Kleopatra Koyu (Göcek)

   Osmanlı 1453'te yalnızca İstanbul'u fethetmedi, aynı zamanda 1000 yıllık Roma Kültürünü de fethetti. İslamiyet'in temel kuralı olan temizliğe verilen önemle birlikte Osmanlı kendine has hamam kültürünü oluşturmuş ve geliştirmiştir. Osmanlı'da hamam halkın sosyalleştiği alanlar olmuştur. Özellikle kapalı kapılar ardında yaşamak zorunda olan Osmanlı kadını, hamamlar sayesinde arkadaşlarıyla bir araya gelebilmiş ve eğlenceli vakitler geçirebilmiştir. Hatta varlıklı kadınlar bile evlerinde hamam bulunmasına rağmen haftada en az bir kez mahalle hamamına gitmekteymiş.
  

    Hamama gitme bahanesiyle evden çıkıp başka yerlere giden kadınların ve bunun sonucunda yaşanan aile kavgalarının sayısı da bir hayli fazlaymış. Ayrıca hamam o dönem kısmet bulma mekanı işlevini de yerine getirmiş. Yani hamama gidip oğullarına münasip kız olup olmadığını soran anneler ya da hamamda çıplak yıkanan genç kızlar ( kendi kısmetlerini yaratabilmek için) bu gibi olaylara o dönemde çokça rastlanılırmış. O zamanların ''düğün hamamı eğlencesi'' bugünlerin ''bekarlığa veda partilerindeki'' çılgınlıkla yarışacak kadar şatafatlıymış.
''Çemberlitaş Hamamı'' 1584 yılında II. Selim'in kadını Nurbanu Sultan tarafından Üsküdar'daki bir külliyeye gelir getirmesi için yaptırılmıştır.

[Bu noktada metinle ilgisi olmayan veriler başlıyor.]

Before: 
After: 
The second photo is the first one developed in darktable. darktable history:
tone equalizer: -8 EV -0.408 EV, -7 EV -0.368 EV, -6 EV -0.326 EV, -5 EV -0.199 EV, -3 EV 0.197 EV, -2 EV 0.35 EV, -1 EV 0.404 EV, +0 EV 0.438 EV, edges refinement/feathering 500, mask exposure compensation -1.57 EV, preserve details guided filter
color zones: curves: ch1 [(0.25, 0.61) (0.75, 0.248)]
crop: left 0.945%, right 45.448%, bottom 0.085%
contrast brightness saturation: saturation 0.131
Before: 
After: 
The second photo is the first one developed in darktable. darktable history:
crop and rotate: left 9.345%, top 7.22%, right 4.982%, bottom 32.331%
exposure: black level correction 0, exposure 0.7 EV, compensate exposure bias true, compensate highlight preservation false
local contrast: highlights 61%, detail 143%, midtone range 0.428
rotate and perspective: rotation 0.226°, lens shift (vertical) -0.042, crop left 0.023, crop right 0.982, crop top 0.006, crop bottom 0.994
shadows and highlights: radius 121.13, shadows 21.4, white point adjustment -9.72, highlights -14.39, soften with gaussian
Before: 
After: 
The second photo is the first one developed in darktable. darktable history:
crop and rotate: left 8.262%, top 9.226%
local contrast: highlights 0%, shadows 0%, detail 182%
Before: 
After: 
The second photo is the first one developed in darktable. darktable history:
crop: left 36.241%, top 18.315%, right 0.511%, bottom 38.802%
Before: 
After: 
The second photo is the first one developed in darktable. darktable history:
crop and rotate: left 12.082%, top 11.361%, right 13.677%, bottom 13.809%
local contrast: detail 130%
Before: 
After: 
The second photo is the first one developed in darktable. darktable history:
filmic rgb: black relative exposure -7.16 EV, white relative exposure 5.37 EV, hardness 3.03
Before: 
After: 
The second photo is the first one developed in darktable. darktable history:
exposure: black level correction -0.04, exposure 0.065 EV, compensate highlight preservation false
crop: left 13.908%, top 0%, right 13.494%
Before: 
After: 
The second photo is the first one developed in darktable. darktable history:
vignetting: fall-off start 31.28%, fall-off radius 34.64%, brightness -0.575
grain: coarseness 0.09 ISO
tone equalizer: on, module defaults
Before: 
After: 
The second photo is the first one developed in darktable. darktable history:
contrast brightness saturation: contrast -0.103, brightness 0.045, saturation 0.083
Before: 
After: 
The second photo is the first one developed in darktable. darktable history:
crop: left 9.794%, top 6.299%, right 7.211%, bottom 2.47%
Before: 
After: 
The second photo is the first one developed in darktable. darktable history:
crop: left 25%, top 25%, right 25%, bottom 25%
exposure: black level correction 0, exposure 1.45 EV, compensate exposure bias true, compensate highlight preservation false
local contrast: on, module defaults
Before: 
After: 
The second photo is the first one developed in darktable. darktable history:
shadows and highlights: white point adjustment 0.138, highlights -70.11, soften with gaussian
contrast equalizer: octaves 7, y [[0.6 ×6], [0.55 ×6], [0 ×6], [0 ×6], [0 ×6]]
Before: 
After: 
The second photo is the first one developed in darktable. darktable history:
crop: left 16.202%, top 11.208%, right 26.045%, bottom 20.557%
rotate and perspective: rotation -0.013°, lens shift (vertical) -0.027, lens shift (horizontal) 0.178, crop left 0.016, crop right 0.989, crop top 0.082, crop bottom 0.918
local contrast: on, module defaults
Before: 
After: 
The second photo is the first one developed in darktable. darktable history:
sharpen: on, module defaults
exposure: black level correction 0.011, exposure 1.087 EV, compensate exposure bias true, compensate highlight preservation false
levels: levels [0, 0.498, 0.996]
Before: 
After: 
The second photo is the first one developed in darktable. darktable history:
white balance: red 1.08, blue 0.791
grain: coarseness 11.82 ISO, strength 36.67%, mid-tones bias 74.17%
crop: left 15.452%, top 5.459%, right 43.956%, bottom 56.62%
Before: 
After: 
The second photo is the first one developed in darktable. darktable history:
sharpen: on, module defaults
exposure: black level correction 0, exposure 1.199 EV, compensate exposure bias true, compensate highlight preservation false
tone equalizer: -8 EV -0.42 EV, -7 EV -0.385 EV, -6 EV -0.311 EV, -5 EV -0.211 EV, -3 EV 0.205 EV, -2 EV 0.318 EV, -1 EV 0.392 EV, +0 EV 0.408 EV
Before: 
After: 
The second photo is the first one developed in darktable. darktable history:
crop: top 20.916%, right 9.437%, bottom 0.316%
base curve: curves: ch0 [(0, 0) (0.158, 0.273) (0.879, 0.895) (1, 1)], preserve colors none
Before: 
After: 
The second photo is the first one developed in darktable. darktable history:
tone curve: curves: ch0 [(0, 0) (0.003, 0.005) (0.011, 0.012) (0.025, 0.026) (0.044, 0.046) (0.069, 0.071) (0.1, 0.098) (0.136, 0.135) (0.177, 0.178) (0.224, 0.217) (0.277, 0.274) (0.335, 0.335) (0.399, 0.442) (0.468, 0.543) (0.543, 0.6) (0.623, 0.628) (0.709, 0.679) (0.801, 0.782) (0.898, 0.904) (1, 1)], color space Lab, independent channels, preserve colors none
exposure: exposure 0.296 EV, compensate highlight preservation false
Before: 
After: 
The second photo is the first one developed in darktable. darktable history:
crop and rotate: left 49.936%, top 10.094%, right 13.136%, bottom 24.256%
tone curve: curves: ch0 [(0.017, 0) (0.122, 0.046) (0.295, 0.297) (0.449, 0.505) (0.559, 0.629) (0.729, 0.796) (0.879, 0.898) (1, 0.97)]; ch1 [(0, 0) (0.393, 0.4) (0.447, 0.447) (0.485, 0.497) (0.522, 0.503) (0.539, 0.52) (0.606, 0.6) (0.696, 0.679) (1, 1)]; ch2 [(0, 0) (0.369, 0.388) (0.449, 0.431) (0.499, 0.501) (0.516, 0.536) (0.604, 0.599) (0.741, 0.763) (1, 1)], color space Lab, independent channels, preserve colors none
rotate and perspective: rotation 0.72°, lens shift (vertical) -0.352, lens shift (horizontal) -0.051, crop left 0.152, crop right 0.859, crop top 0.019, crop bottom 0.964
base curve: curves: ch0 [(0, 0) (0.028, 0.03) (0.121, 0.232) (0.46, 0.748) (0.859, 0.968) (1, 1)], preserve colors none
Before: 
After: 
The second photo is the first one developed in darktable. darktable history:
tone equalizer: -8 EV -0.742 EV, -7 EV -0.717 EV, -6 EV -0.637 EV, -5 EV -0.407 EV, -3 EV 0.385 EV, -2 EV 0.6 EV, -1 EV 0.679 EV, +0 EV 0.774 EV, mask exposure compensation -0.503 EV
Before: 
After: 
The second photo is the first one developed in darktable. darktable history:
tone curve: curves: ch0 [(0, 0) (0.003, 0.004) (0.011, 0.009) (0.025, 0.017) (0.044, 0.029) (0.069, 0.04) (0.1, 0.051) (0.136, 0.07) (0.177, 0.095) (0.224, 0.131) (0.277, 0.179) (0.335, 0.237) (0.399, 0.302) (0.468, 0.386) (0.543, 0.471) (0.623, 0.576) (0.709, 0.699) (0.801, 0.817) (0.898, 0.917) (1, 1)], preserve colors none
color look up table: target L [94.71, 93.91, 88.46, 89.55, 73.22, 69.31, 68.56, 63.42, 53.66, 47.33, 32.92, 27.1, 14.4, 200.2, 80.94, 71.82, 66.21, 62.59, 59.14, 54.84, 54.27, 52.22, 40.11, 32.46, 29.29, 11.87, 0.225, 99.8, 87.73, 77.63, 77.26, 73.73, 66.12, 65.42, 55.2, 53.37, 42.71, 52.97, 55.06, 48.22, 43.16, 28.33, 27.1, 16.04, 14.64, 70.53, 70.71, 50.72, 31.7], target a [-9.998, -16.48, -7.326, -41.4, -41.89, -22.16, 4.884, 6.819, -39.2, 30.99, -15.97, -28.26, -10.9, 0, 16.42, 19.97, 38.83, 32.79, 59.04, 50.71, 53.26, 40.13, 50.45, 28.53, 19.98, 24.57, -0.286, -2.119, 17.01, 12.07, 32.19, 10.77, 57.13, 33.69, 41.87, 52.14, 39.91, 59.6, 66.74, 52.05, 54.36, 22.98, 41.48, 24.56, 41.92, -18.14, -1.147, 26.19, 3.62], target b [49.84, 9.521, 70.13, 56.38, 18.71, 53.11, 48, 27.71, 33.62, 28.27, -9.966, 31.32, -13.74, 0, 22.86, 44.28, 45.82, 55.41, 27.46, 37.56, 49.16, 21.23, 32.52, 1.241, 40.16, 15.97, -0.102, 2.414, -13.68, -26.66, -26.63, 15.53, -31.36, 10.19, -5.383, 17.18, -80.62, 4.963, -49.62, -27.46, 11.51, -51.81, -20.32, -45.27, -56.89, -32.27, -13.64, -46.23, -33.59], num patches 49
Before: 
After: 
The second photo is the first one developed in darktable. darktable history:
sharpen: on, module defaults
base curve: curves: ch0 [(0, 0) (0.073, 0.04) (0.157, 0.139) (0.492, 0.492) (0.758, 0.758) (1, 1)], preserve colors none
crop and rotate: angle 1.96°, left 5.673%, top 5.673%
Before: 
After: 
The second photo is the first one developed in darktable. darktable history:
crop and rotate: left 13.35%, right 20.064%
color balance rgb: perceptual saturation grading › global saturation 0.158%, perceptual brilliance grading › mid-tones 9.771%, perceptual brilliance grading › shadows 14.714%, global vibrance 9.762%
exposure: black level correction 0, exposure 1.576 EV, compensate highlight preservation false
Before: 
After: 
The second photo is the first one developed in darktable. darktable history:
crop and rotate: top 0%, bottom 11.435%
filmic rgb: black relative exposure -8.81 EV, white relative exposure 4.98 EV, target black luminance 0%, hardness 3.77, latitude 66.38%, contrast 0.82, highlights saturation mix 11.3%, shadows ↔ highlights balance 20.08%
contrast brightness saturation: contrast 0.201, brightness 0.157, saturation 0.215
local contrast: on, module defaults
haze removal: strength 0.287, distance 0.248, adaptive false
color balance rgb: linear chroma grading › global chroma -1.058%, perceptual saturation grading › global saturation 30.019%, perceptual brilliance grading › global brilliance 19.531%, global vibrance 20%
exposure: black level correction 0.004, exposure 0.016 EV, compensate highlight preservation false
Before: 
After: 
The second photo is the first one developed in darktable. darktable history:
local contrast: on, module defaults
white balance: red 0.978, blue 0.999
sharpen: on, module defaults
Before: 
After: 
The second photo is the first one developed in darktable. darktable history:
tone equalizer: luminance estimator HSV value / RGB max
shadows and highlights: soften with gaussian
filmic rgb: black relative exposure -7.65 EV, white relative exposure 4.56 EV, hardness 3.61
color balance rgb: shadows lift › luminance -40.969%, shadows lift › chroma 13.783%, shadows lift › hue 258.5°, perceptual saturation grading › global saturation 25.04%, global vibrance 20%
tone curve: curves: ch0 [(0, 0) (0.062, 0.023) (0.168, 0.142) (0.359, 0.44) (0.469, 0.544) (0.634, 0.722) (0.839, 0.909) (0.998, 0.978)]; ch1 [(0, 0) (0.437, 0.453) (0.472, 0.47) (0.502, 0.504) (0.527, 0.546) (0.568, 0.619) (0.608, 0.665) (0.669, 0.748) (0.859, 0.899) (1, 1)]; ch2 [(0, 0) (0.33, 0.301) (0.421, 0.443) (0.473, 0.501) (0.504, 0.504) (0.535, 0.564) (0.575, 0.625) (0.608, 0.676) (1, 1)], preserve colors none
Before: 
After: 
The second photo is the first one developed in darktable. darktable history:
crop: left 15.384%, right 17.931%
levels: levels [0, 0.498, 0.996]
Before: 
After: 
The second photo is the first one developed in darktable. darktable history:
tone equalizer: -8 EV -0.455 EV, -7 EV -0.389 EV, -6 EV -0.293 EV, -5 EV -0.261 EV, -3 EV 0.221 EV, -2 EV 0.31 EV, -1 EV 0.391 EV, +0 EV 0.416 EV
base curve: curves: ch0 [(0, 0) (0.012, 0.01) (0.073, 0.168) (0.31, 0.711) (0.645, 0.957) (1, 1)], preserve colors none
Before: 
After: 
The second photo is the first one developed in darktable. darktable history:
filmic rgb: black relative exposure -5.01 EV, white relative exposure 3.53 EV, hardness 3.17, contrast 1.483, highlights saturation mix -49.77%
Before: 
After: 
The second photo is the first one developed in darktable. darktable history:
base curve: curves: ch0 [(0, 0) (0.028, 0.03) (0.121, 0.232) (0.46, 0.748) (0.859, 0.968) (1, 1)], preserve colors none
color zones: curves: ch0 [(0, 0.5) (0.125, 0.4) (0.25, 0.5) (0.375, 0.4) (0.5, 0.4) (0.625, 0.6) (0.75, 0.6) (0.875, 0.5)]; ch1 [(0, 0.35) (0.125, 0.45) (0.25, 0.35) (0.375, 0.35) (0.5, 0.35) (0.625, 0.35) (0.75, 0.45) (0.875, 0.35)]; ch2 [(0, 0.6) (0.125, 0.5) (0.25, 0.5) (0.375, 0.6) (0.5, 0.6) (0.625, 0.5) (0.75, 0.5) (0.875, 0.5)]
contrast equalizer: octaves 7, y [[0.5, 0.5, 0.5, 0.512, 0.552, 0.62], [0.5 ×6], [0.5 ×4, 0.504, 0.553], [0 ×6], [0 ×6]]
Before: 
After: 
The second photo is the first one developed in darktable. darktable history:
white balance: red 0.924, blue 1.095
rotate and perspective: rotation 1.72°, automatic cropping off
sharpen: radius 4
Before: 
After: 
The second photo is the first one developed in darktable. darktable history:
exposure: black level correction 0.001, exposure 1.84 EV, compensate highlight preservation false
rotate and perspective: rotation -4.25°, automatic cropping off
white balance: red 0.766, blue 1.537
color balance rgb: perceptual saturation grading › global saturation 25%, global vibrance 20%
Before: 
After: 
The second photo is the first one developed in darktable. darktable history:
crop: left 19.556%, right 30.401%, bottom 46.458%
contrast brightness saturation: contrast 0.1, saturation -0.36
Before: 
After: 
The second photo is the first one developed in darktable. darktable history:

    Nurbanu Sultan ve II. Selim daha iyi anlaşıldı galiba(!)
Hamamın yapıldığı yılda ''Ustalık döneminde'' olan Mimar Sinan bu eserle yakından ilgilenmiş ve bu yapıyı çifte hamam olarak tasarlamıştır. Bu sayede hamam, kadın ve erkeklere her gün hizmet edebilmiştir. Çemberlitaş Hamamı'nın sıcaklık bölümünde hamam mimarisi geleneklerinden tamamen uzaklaşılmıştır. Bu durum Mimar Sinan'ın farklı denemeler yapmayı sevmesiyle açıklanabilir.
Dıştan kare gibi gözüken mekanın içinde 12 tane sütün vardır. Onikigen ile dış kare arasında kalan
dört köşeye büyük bir ustalıkla kubbeli halvet hücreleri yerleştirilmiştir.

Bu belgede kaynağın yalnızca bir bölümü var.